Bisubstrate Ether‐Linked Uridine‐Peptide Conjugates as O‐GlcNAc Transferase Inhibitors

The O‐linked β‐N‐acetylglucosamine (O‐GlcNAc) transferase (OGT) is a master regulator of installing O‐GlcNAc onto serine or threonine residues on a multitude of target proteins. Numerous nuclear and cytosolic proteins of varying functional classes, including translational factors, transcription factors, signaling proteins, and kinases are OGT substrates. Aberrant O‐GlcNAcylation of proteins is implicated in signaling in metabolic diseases such as diabetes and cancer. Selective and potent OGT inhibitors are valuable tools to study the role of OGT in modulating a wide range of effects on cellular functions.

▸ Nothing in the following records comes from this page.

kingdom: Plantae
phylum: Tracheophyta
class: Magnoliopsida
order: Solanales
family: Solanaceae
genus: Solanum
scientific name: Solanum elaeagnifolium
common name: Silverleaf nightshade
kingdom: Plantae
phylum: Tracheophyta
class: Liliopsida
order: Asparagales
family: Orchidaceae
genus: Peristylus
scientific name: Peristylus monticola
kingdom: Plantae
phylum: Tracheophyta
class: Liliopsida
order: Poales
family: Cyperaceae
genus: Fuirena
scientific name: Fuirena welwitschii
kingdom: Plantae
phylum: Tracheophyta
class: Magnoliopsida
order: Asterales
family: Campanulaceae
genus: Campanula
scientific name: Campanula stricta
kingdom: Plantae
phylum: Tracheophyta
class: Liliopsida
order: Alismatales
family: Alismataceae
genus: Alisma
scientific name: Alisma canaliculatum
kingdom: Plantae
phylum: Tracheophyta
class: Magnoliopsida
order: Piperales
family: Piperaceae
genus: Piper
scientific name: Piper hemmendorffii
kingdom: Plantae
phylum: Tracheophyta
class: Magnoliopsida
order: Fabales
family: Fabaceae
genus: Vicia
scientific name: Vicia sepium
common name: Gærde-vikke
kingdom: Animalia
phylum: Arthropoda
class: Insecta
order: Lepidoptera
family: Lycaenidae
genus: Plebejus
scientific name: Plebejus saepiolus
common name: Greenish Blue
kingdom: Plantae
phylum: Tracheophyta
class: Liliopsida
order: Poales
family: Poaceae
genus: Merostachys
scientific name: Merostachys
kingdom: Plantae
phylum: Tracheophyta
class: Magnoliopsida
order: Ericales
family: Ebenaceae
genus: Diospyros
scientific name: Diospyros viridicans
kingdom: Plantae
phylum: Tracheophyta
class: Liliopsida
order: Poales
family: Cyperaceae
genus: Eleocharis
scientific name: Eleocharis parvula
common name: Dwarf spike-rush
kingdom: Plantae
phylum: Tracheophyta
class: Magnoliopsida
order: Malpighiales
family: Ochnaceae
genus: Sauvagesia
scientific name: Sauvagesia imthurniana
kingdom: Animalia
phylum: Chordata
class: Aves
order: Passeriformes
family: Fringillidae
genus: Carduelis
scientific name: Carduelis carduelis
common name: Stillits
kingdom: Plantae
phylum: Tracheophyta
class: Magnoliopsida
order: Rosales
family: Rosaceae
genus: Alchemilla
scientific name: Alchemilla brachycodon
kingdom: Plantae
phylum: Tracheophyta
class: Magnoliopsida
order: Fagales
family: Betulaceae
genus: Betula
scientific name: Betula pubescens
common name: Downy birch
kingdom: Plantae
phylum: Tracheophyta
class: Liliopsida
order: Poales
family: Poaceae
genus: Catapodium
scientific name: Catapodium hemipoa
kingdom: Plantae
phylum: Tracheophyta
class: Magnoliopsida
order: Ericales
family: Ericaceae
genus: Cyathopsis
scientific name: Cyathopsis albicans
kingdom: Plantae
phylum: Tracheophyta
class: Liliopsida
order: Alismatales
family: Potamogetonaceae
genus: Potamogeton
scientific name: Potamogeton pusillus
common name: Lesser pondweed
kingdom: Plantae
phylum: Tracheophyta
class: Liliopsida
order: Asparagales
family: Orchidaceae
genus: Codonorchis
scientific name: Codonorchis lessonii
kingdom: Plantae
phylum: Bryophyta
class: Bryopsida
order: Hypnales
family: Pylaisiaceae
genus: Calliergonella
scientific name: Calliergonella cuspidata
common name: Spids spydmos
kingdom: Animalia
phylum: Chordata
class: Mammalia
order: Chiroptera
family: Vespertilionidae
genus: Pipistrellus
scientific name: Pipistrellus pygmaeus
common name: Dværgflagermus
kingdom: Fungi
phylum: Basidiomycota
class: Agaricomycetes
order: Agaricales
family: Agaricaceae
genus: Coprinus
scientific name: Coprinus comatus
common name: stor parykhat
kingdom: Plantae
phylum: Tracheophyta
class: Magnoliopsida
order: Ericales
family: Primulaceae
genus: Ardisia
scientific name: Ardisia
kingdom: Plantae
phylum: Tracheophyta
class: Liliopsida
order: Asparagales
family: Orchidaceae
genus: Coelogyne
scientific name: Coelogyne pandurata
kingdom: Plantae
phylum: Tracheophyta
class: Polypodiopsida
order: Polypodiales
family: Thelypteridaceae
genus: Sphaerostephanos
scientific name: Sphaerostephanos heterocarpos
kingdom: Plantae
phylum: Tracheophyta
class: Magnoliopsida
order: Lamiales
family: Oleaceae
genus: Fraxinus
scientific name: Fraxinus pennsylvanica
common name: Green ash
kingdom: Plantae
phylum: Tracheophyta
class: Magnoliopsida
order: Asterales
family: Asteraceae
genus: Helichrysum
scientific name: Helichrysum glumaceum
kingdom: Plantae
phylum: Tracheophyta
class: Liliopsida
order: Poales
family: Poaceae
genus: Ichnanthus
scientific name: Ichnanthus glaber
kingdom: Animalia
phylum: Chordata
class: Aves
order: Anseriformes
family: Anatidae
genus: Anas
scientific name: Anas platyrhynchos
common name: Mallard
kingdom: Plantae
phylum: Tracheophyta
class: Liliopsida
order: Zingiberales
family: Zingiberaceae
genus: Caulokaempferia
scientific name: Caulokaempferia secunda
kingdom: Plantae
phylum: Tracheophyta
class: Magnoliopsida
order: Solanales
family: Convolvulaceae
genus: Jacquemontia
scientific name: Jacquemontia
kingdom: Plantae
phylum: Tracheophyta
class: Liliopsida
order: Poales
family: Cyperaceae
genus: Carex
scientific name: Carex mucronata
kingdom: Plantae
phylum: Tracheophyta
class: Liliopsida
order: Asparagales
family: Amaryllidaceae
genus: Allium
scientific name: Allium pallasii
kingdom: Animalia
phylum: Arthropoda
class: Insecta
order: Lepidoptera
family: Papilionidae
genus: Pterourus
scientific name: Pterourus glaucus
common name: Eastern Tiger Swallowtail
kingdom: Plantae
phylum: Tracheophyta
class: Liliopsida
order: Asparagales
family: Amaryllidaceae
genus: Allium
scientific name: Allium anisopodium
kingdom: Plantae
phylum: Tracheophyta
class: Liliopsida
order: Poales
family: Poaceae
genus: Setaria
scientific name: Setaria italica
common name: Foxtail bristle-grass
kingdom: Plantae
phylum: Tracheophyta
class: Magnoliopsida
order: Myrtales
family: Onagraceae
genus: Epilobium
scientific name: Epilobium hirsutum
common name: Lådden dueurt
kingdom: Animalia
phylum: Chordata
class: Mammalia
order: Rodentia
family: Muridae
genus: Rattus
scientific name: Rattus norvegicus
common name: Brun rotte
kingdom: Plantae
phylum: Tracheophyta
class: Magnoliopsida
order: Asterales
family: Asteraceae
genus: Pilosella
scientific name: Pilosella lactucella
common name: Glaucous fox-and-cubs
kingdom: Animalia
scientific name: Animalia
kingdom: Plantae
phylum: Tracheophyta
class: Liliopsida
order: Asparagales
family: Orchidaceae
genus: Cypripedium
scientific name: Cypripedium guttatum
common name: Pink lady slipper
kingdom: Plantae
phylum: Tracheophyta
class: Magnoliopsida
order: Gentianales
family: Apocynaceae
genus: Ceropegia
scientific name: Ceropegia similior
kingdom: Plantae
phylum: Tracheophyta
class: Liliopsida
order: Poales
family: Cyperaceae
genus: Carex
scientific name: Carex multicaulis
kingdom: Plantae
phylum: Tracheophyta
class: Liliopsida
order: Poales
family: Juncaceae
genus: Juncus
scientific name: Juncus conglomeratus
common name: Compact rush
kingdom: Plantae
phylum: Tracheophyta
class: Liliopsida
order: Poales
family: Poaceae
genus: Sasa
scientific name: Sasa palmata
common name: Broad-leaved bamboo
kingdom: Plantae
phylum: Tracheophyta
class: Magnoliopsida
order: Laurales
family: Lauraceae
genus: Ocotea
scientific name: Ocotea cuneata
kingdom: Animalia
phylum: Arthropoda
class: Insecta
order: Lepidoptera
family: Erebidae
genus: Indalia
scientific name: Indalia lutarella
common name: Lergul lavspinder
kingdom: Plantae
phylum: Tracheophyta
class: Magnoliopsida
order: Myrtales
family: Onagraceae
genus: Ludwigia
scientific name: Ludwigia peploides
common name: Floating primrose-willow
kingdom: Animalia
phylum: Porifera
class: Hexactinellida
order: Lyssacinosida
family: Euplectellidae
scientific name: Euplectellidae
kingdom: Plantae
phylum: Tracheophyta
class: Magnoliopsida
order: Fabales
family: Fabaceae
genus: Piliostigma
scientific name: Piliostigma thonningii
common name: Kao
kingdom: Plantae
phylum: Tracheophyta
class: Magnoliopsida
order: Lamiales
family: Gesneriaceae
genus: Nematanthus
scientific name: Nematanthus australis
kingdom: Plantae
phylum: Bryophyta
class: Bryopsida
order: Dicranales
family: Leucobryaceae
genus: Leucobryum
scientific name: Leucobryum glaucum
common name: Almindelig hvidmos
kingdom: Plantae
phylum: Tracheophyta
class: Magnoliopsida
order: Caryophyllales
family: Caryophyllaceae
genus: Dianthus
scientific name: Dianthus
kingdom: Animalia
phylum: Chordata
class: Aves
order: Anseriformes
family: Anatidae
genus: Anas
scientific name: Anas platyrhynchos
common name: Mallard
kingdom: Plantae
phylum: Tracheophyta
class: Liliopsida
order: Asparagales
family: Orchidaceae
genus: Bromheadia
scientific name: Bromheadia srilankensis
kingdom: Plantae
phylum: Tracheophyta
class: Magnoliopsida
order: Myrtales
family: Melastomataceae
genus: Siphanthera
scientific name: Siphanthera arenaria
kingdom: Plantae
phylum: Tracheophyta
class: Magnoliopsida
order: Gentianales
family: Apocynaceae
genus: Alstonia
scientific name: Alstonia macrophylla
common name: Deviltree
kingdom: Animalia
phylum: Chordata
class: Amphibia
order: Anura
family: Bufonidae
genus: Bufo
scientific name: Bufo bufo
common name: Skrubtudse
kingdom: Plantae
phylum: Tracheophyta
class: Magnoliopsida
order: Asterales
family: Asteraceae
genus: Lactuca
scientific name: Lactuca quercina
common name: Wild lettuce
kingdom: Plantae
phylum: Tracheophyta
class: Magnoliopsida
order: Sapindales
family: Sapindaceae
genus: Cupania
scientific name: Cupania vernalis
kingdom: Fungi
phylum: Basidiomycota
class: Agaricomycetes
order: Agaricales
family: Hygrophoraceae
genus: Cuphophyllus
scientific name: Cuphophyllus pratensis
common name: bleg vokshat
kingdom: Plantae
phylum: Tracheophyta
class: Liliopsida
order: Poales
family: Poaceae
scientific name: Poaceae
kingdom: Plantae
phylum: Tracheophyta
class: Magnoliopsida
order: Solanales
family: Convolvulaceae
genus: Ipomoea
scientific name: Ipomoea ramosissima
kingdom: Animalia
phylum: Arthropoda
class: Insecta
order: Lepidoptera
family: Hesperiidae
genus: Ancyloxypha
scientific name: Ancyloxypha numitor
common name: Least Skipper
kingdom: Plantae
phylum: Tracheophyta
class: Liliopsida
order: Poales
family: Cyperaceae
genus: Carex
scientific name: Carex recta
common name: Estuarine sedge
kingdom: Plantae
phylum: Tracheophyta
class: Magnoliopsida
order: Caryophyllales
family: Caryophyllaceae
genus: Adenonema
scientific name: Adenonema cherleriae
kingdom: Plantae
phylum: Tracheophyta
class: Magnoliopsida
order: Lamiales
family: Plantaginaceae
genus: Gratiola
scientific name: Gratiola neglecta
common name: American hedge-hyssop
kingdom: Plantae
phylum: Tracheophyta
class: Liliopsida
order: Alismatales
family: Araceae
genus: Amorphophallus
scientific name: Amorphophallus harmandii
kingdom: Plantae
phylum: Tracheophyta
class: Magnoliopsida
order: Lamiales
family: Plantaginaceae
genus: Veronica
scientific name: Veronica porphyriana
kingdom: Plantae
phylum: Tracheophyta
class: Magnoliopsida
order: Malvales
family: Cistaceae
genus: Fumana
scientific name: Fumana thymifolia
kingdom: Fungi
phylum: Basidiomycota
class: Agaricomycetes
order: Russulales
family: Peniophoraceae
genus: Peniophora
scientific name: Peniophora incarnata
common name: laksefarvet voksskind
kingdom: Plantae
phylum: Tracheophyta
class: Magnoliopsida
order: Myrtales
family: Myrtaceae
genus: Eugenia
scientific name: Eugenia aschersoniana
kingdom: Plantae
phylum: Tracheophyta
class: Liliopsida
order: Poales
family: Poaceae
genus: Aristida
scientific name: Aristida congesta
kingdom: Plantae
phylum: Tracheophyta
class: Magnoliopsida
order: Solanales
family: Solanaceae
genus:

We report linear bisubstrate ether‐linked uridine‐peptide conjugates as OGT inhibitors with micromolar affinity. In vitro evaluation of the compounds revealed the importance of donor substrate, linker and acceptor substrate in the rational design of bisubstrate analogue inhibitors. Molecular dynamics simulations shed light on the binding of this novel class of inhibitors and rationalized the effect of amino acid truncation of acceptor peptide on OGT inhibition. Blocking the master regulator: O‐GlcNAcylation is one of the prominent hallmarks of cancer, and O‐GlcNAc transferse (OGT) is solely responsible for this post‐translational modification. The basic design of bisubstrate inhibitors consists of the donor substrate and acceptor substrate analogues tethered via a suitable linker. In this study a linear bisubstrate analogue inhibitor demonstrated significant inhibitory activity against hOGT in vitro at micromolar concentrations.